Tuesday, 7 August 2012

Class and the Olympics

Upper-class Stow-Crats go in for eventing and dressage, sailing, sculling, badminton, rowing, canoeing, clay pigeon shooting, fencing and archery. They clap politely at sporting events, as do Upwards and Weybridges. These groups all eat picnics they have brought themselves.

Upper-middle Upwards play tennis and run marathons, but they never, ever become Olympic athletes – they don’t know how. They wouldn’t know where to find the canoe club. Or if they did, they wouldn’t let their children join because the other members might be common. They talked about escaping the Olympic “madness” and “craziness”, but then they got drawn into it. However, they’re outraged by how noisy sporting events are – everybody shouts all the time, and there’s loud disco music.

Middle-middle Weybridges are into tennis, golf and sailing. If they live in the provinces, they put their children in for music competitions and ballet exams. When the kids grow up, they go to salsa classes to meet people. Weybridges love Wimbledon, but they think women tennis players who shriek when they serve should be banned.

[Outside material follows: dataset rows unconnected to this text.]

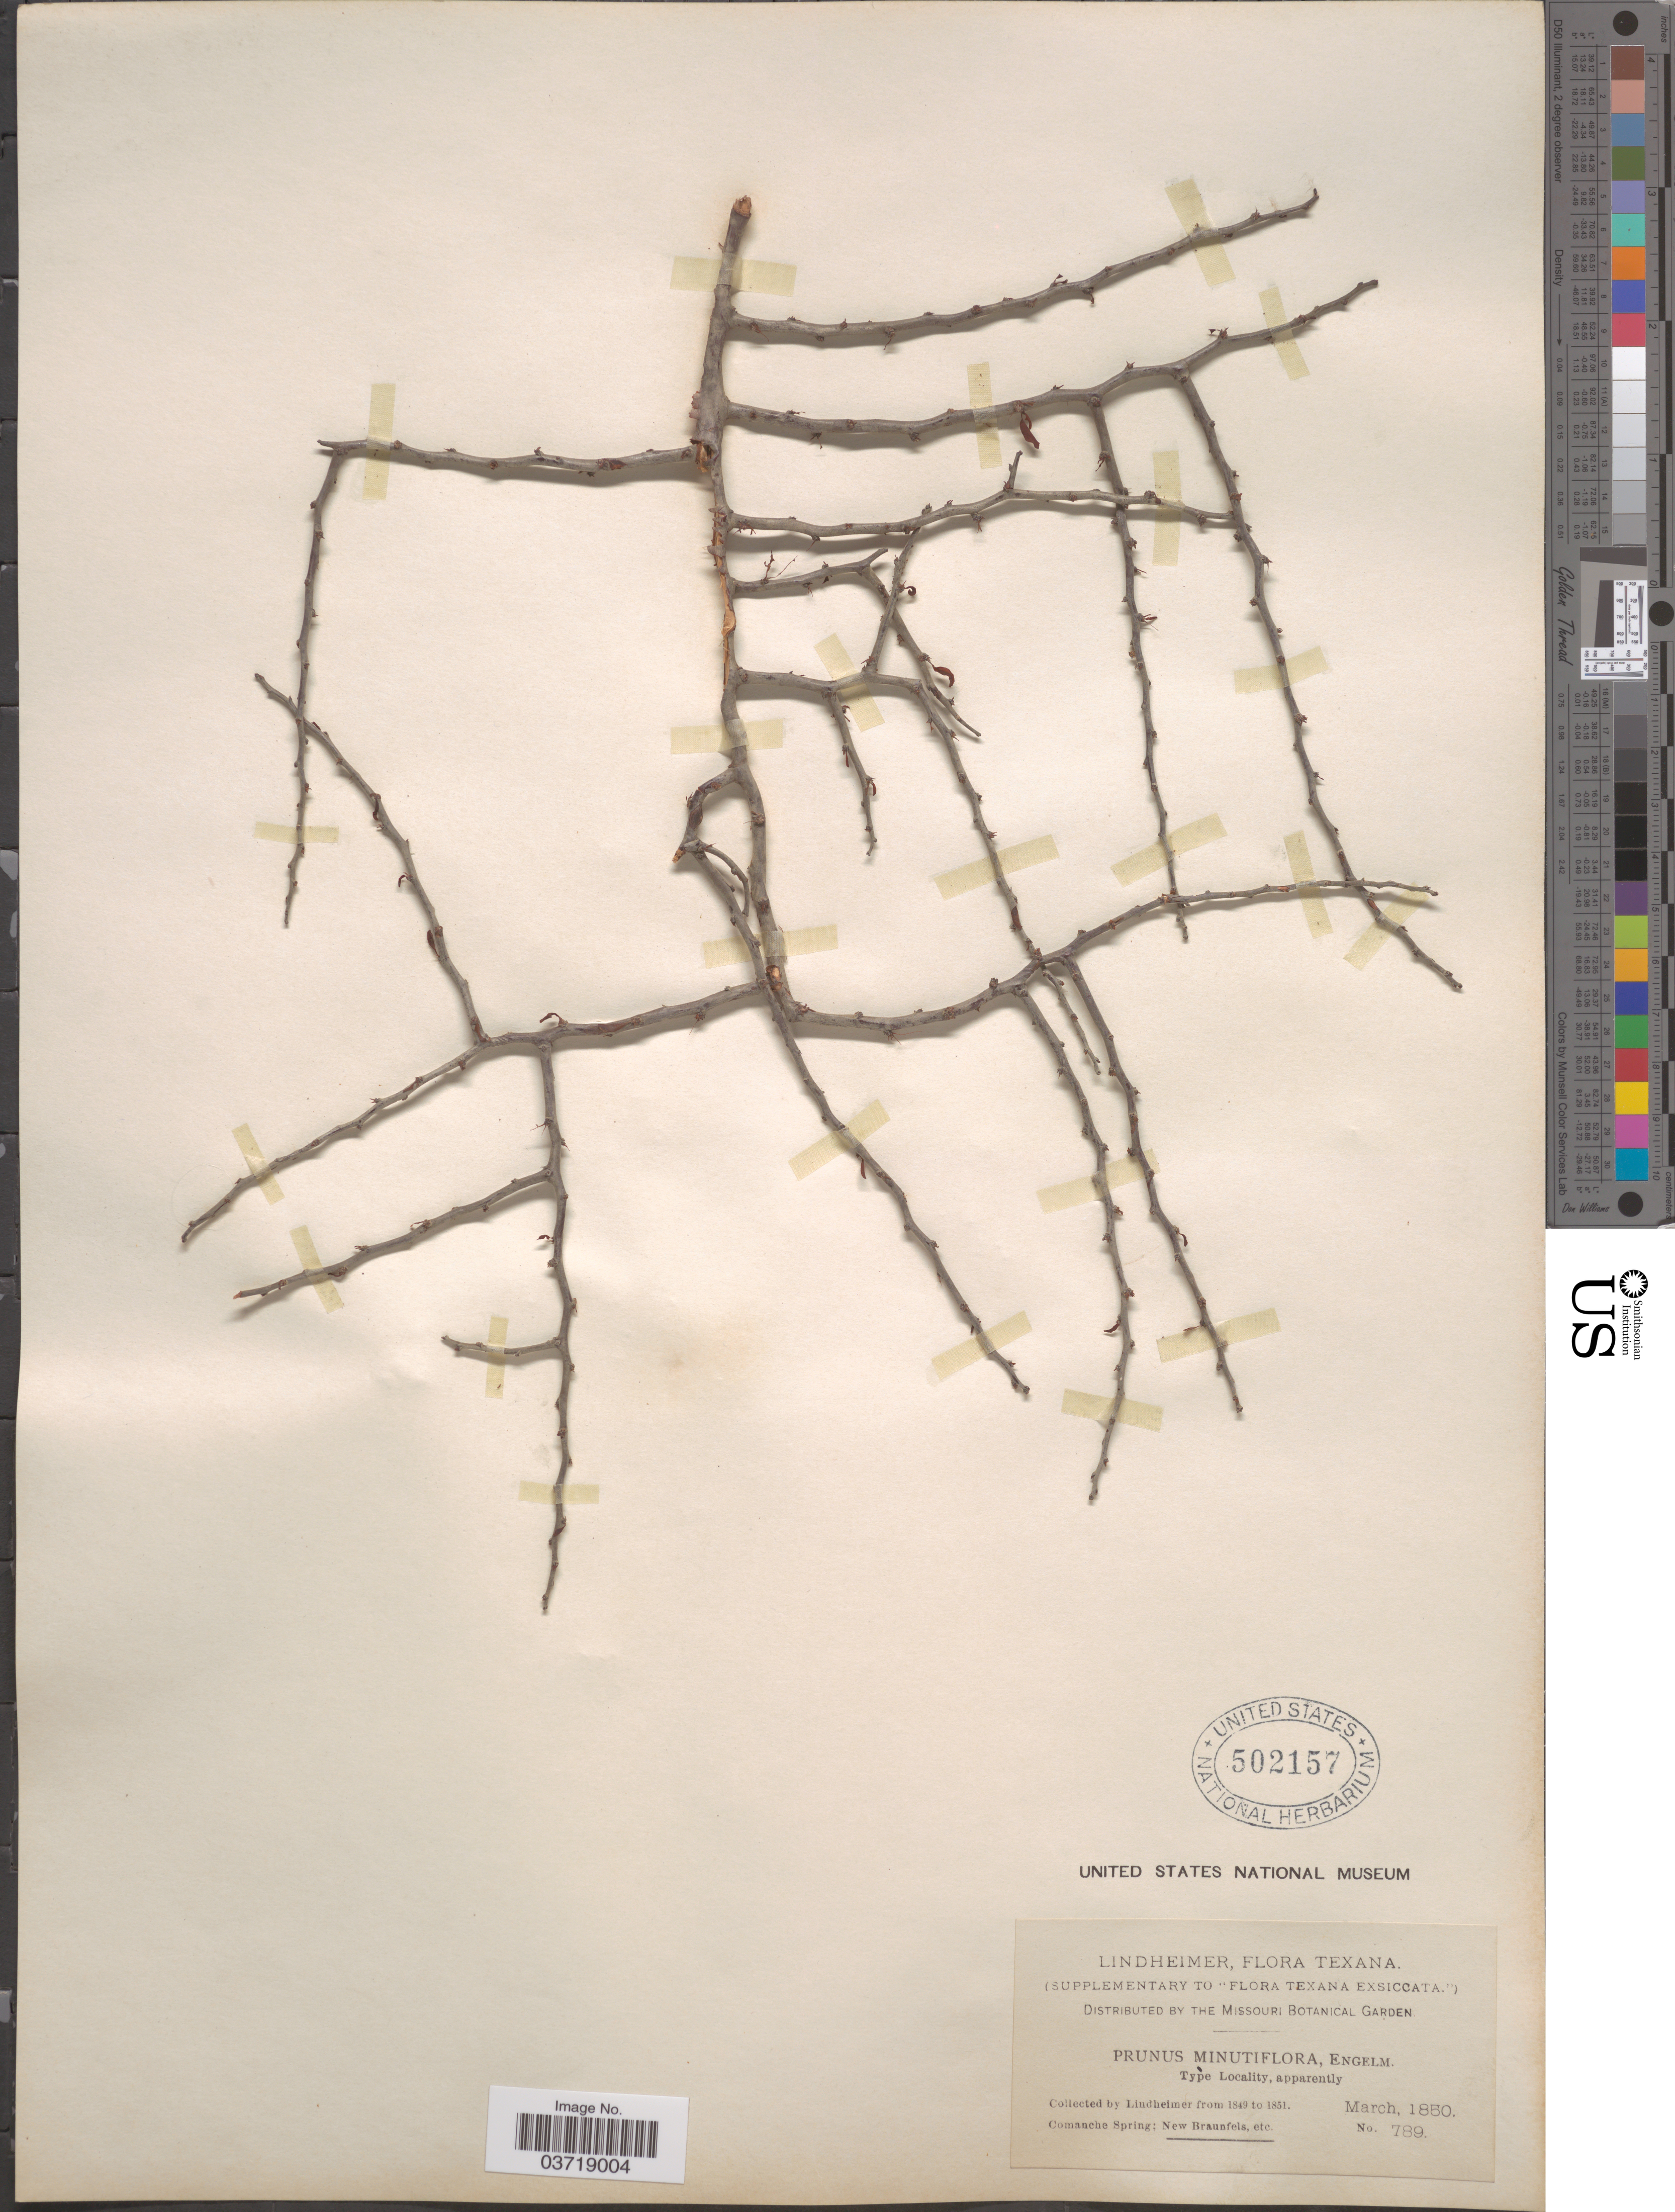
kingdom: Plantae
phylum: Tracheophyta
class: Magnoliopsida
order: Rosales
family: Rosaceae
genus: Prunus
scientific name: Prunus minutiflora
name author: Engelm. ex A. Gray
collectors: -. Lindheimer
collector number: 789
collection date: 1850-03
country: United States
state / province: Texas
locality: Comanche Spring; New Braunfels, etc.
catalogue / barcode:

Lower-middle Teales become Olympic athletes. They are far-sighted and do their research. When they find out what's required (ten years of getting up at dawn to swim laps), they are hard-working and dedicated. They support family members who want to train as rowers. They clap and occasionally shout at sporting events – they also wave flags, wear wigs and dress up. 

Working-class Definitely sports are running, boxing, judo, aikido, taekwondo, wrestling and gymnastics. At sporting events, they yell, scream, jump up and down, paint their faces in the national colours, wave misspelled home-made banners, drink beer, and eat fast food.

Like wars, massive sporting events force the classes to mix. And then they all have rather a good time. They may even find they like each other.